Multivariable analysis of clinical factors associated with home discharge after hospitalisation for acute ischaemic stroke

Unadjusted OR P value Partially adjusted model Fully adjusted model
Adjusted OR P value Adjusted OR P value
 SSRI use 0.64 (0.54 to 0.75) <0.001 0.65 (0.53 to 0.79) <0.001 0.70 (0.57 to 0.86) 0.001
Demographics
 Female gender 0.68 (0.61 to 0.77) <0.001 0.81 (0.70 to 0.94) 0.004 0.83 (0.72 to 0.97) 0.02
 Arrival from acute care facility 0.82 (0.66 to 1.02) 0.08 0.80 (0.61 to 1.05) 0.10 0.78 (0.60 to 1.03) 0.08
 White race 0.90 (0.77 to 1.06) 0.21 0.84 (0.69 to 1.02) 0.075 0.88 (0.71 to 1.09) 0.24
Clinical characteristics
 No medical history 2.02 (1.67 to 2.47) <0.001 1.37 (1.03 to 1.82) 0.03 1.26 (0.94 to 1.69) 0.13
 Depression 0.81 (0.47 to 1.39) 0.45 0.90 (0.48 to 1.70) 0.75 0.85 (0.40 to 1.80) 0.66
 Diabetes mellitus 0.68 (0.59 to 0.78) <0.001 0.72 (0.61 to 0.85) <0.001 0.72 (0.60 to 0.86) <0.001
 Drugs/Alcohol 1.25 (0.77 to 2.02) 0.37 0.70 (0.41 to 1.18) 0.18 0.81 (0.45 to 1.44) 0.47
 Dyslipidaemia 0.88 (0.78 to 0.99) 0.04 0.99 (0.85 to 1.15) 0.87 1.02 (0.87 to 1.19) 0.84
 Family history of stroke 2.88 (1.71 to 4.85) <0.001 2.30 (1.27 to 4.17) 0.006 2.18 (1.19 to 3.98) 0.01
 Hypertension 0.60 (0.53 to 0.69) <0.001 0.72 (0.60 to 0.86) <0.001 0.72 (0.59 to 0.87) 0.001
 Previous stroke 0.67 (0.57 to 0.80) <0.001 0.75 (0.61 to 0.92) 0.007 0.74 (0.59 to 0.93) 0.008
 Previous transient ischaemic attack 1.27 (0.96 to 1.68) 0.10 1.35 (0.96 to 1.89) 0.09 1.39 (0.98 to 1.97) 0.06
 Ambulate at admission 3.56 (2.91 to 4.35) <0.001 2.48 (1.96 to 3.15) <0.001 2.53 (1.96 to 3.27) <0.001
 NIHSS 0.81 (0.80 to 0.83) <0.001 0.82 (0.81 to 0.83) <0.001 0.81 (0.81 to 0.83) <0.001
Initial exam finding
 Weakness 0.65 (0.58 to 0.73) <0.001 0.84 (0.72 to 0.98) <0.001 0.77 (0.67 to 0.93) 0.004
 Aphasia 0.62 (0.54 to 0.71) <0.001 1.05 (0.89 to 1.26) 0.56 1.06 (0.88 to 1.27) 0.58
Treatments and complications
 Intravenous tPA at outside hospital 0.48 (0.41 to 0.58) <0.001 1.35 (1.08 to 1.70) 0.01
 Pneumonia 0.01 (0.06 to 0.15) <0.001 0.23 (0.14 to 0.38) <0.001
 Urinary tract infection 0.25 (0.19 to 0.34) <0.001 0.34 (0.24 to 0.48) <0.001

NIHSS, National Institutes of Health Stroke Scale; SSRI, selective serotonin reuptake inhibitors; tPA, tissue plasminogen activator.

Supplementary file 1

svn-2017-000119supp001.pdf (191.6KB, pdf)

Results

A total of 4698 patients with AIS met the study inclusion/exclusion criteria.
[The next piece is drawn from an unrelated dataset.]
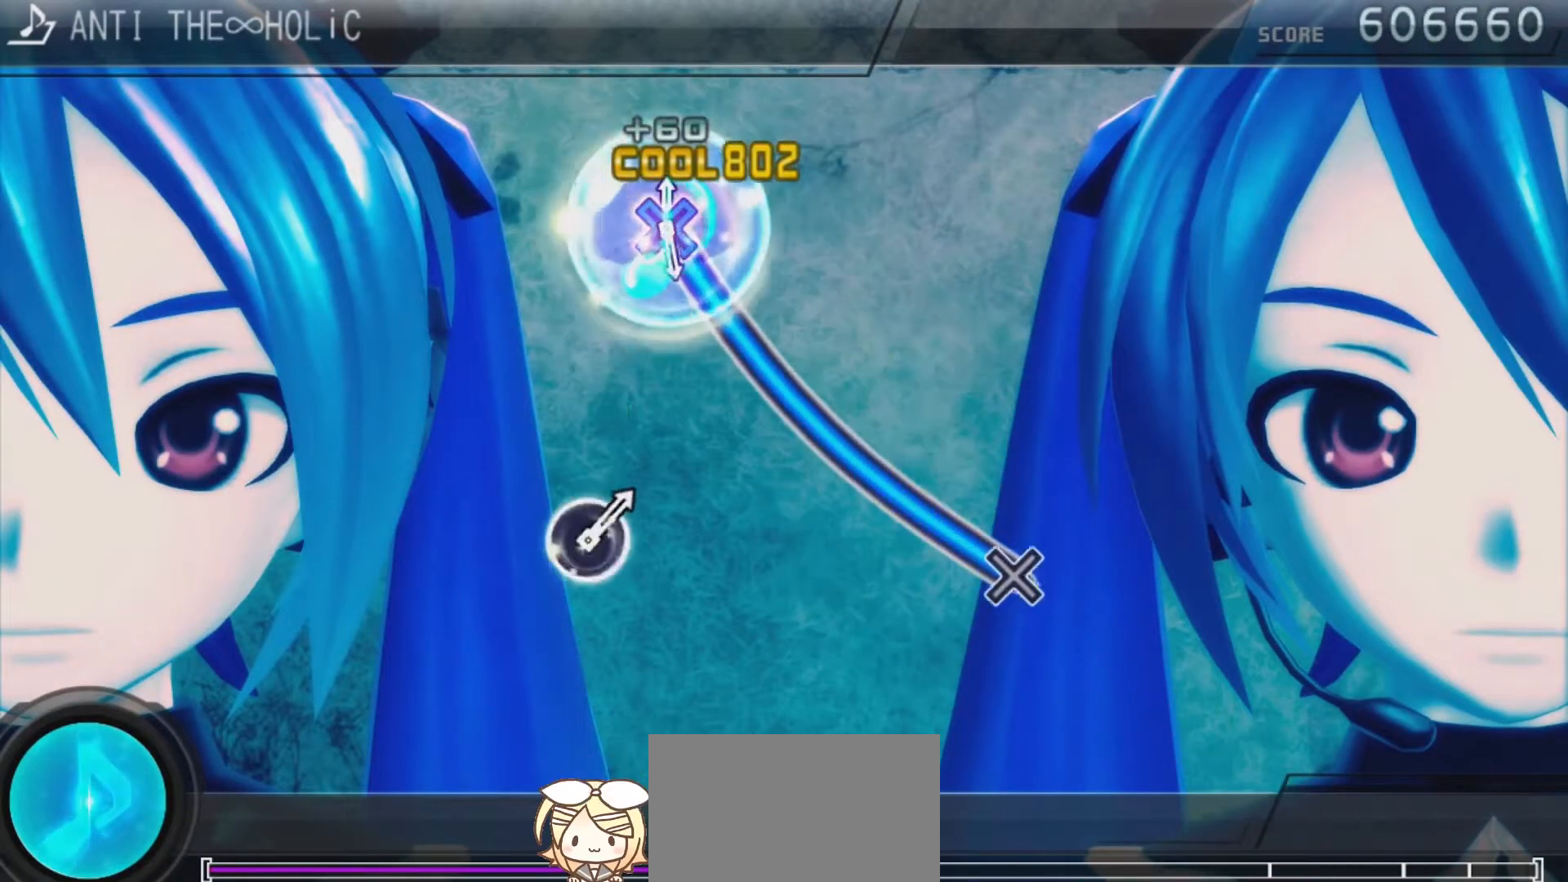
{"buttons": ["CROSS"], "left_stick": "center", "right_stick": "center", "events": [[33, "DPAD_DOWN", "down"], [167, "DPAD_DOWN", "up"], [367, "DPAD_RIGHT", "down"], [500, "DPAD_RIGHT", "up"]]}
Among these 4698 subjects, 19.5% (n=920) were in the preAD group and 15.8% (n=740) were in the preSSRI group, with 80.4% of those subjects on antidepressants using an SSRI. Overall, our population comprised 45% women, predominately white (85%) and a mean age of 68 years. In our population, 20.8% of the subjects had a prior stroke or TIA and 6.4% a diagnosis of depression. At the time of admission, 86.4% of our population was ambulatory.

PreSSRI use and outcomes

On univariate analysis, there were significantly higher rates in the preSSRI group of antecedent depression, diabetes, hypertension and prior stroke/TIA (all P<0.01) (table 1), but no difference in rates of administration of inhospital intravenous tPA or intra-arterial thrombolysis, rates of symptomatic haemorrhage or length of stay. Women were also more likely to be on an SSRI prior to hospitalisation (55.7% vs 42.5%; P<0.001). There was a higher rate of intravenous tPA use at an outside referring hospital prior to transfer (18.4% vs 15.0%; P=0.02) and a trend towards higher initial stroke severity (median NIHSS 5 vs 4; P=0.06) (table 1). Patients in the preSSRI group were more likely to present with weakness (57% vs 47.3%; P<0.001) and aphasia (30.7% vs 24.7%; P=0.001) and have hospitalisations complicated by pneumonia (7.6% vs 5.7%; P<0.001) (table 1).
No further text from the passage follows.